▶ _ВЫБРАННЫЙ ФРАГМЕНТ_:
Каждая новая книга требует нового изобразительного языка

Каждая новая книга требует нового изобразительного языка

Русский журнал:Сейчас есть мода следить за иллюстрациями к детской книге, существует целая культура вокруг этого, множество сайтов, сообществ. А вот за дизайном детской книги кроме журнала «Как» почти никто не следит, мало кто его анализирует.. Почему?

Елена Герчук: Боюсь, что в массовом сознании понятия дизайна детской книги просто нет. Во-первых, это непонятное слово. Слово «дизайн» достаточно долго было запретным, а когда его разрешили, оно сразу стало означать все, что угодно – любое моделирование, любое украшение. Вывески «дизайн ногтей» вы, наверное, видели. Я своим студентам люблю объяснять, что дизайнерские ногти — это не те, на которых что-то нарисовано, а те, которыми удобно царапаться. И если говорить о детской книге, то дизайном в лучшем случае назовут что-то такое, когда в книге какие-нибудь диковины, что-нибудь открывается и оттуда что-то вылезает. А что дизайн — это то, где находится строчка шрифта, на какой бумаге книга напечатана, какого она формата, — это просто ни у кого не укладывается в голове. Большинство моих нехудожественных знакомых очень удивляются, когда я им говорю, что любую книгу должен делать дизайнер: «Зачем? Там же только буковки!».

РЖ: Какие в дизайне детской книги есть основные особенности по сравнению со взрослой?

▶ _ИСХОДНЫЕ ДАННЫЕ_:
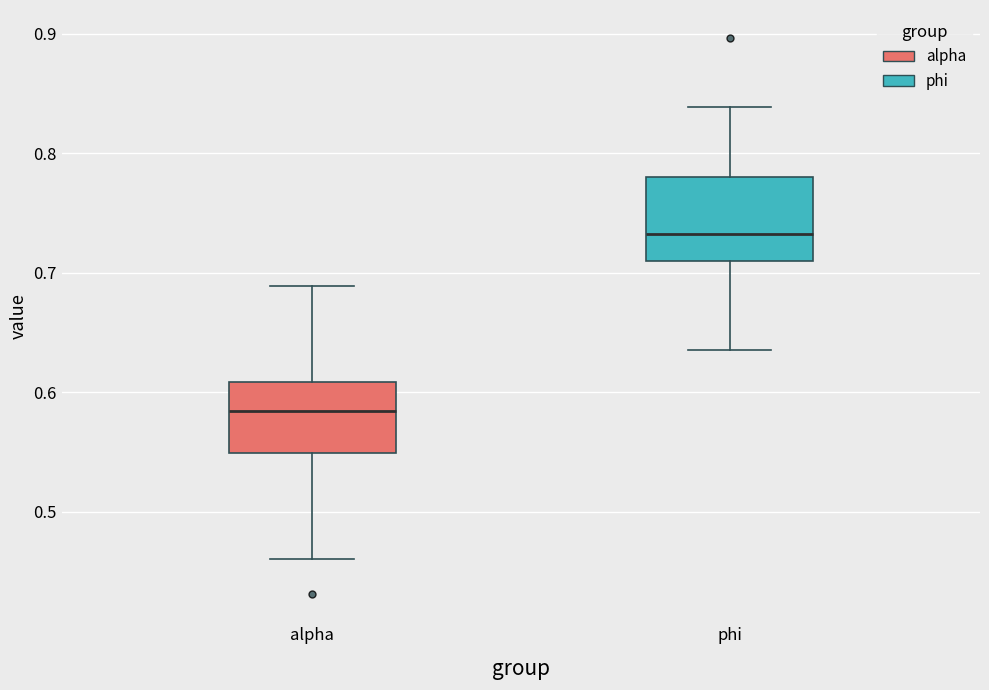

Where does the upper whisker of the box for phi end on the y-axis? The values are not printed on the chart, so give them approximately, as read against the axis.

0.84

▶ _ЗАДАНИЯ ДЛЯ ВЫПОЛНЕНИЯ_:
**A.** Отредактируйте фрагмент интервью о дизайне детской книги: перепишите его, начав со слов «Русский журнал:Сейчас есть» и остановившись после слов «его анализирует.. Почему?», и замените при этом «иллюстрациями» на «рисунками».
**B.** Продолжите интервью о дизайне детской книги, начав сразу после его последней реплики.

▶ _СПИСОК ОТВЕТОВ_:
**A.**
Русский журнал:Сейчас есть мода следить за рисунками к детской книге, существует целая культура вокруг этого, множество сайтов, сообществ. А вот за дизайном детской книги кроме журнала «Как» почти никто не следит, мало кто его анализирует.. Почему?

**B.**
Е.Г.: Начнем с того, что нет никакой детской книги. Потому что нет никаких детей. Дети это сколько лет? От 0 до 16? Но это совершенно разные люди, они все по-разному читают, по-разному с книгой обращаются. В начале у них нет привычки взаимодействия с книгой, и они ее нарабатывают. Это тоже одна из задач дизайна детской книги — научить человека читать книжки. Именно человека, а не ребенка. Ведь он растет, растет, растет, и вот он уже человек, уже наш с вами знакомый, а книгу все в руках держать не умеет, страницы загибает. Именно поэтому детская книга (и чем младше ребенок, тем более это выражено) гораздо более предметна, чем взрослая. Она более осязаема, более значимы ее фактура, вес, приспособления, которые в ней есть, бумага, на которой она напечатана.

Возьмем, например, производителя детского портфеля. Он же все рассчитывает: и сколько книг в портфель вмещается, и какой толщины должны быть лямки, и какой ширины спина у ребенка. И только потом решает, в какой цвет портфель раскрасить, налепить ли динозавров. А при создании книги зачастую думают только о том, как бы динозавров налепить, и совсем не учитывают, какого размера человек ее будет читать, где и как он будет это делать. Даешь большую-пребольшую книжку маленьким-маленьким деткам, они ее не читают, они из нее домики строят или кладут на пол и по ней ползают, так как вся книжка просто не помещается в их поле зрения. Или книжка для четырнадцатилетнего подростка, который, скорее всего, будет ее в метро читать, оказывается такой толщины и формата, что в сумку не влезает. Продумывать все эти вещи – это и есть задача дизайна.

РЖ: Должен ли дизайн детской книги учитывать современное сознание детей, которое наверняка меняется под воздействием новых источников информации, iPad’ов и тому подобного?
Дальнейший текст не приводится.